» Entries taken from a collection:

=== Begin Enclosure ===

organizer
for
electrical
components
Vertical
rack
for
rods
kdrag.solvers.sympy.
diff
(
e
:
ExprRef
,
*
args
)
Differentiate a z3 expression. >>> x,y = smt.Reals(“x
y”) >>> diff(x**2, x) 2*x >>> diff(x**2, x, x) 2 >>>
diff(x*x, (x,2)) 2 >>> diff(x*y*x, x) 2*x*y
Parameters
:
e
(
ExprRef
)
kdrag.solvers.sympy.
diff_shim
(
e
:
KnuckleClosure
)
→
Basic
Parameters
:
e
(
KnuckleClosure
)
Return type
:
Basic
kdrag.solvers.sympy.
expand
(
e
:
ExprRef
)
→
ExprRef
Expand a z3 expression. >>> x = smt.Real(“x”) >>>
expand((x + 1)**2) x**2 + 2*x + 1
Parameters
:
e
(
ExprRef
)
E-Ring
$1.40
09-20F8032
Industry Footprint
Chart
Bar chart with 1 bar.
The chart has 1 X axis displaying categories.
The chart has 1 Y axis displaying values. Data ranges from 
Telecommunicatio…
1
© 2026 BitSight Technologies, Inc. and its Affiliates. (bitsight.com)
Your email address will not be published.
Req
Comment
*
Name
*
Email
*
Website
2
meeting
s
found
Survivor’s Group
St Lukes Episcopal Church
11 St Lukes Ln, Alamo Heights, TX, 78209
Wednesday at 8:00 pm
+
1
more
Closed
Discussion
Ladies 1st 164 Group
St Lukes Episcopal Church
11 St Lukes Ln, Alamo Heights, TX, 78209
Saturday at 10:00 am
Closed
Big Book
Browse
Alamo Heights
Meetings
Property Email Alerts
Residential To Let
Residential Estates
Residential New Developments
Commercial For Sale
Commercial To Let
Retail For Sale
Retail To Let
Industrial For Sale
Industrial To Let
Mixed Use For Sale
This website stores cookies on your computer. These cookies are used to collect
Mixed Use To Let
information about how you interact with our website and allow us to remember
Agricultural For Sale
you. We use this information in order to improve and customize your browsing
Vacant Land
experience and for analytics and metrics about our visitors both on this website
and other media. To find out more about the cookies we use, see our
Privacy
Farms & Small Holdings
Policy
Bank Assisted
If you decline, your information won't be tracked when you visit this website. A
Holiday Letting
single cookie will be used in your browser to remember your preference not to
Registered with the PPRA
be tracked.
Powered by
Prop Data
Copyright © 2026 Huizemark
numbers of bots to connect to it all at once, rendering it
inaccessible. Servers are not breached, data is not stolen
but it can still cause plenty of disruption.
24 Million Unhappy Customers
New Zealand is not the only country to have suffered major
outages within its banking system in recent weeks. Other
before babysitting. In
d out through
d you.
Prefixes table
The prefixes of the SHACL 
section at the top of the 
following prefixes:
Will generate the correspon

=== End Enclosure ===

» WHAT IS EXPECTED:
The lines from the first of the entries through the line holding "Bar chart with 1 bar." are to be restated word for word, and no others.

» EXERCISE RESPONSE:
organizer
for
electrical
components
Vertical
rack
for
rods
kdrag.solvers.sympy.
diff
(
e
:
ExprRef
,
*
args
)
Differentiate a z3 expression. >>> x,y = smt.Reals(“x
y”) >>> diff(x**2, x) 2*x >>> diff(x**2, x, x) 2 >>>
diff(x*x, (x,2)) 2 >>> diff(x*y*x, x) 2*x*y
Parameters
:
e
(
ExprRef
)
kdrag.solvers.sympy.
diff_shim
(
e
:
KnuckleClosure
)
→
Basic
Parameters
:
e
(
KnuckleClosure
)
Return type
:
Basic
kdrag.solvers.sympy.
expand
(
e
:
ExprRef
)
→
ExprRef
Expand a z3 expression. >>> x = smt.Real(“x”) >>>
expand((x + 1)**2) x**2 + 2*x + 1
Parameters
:
e
(
ExprRef
)
E-Ring
$1.40
09-20F8032
Industry Footprint
Chart
Bar chart with 1 bar.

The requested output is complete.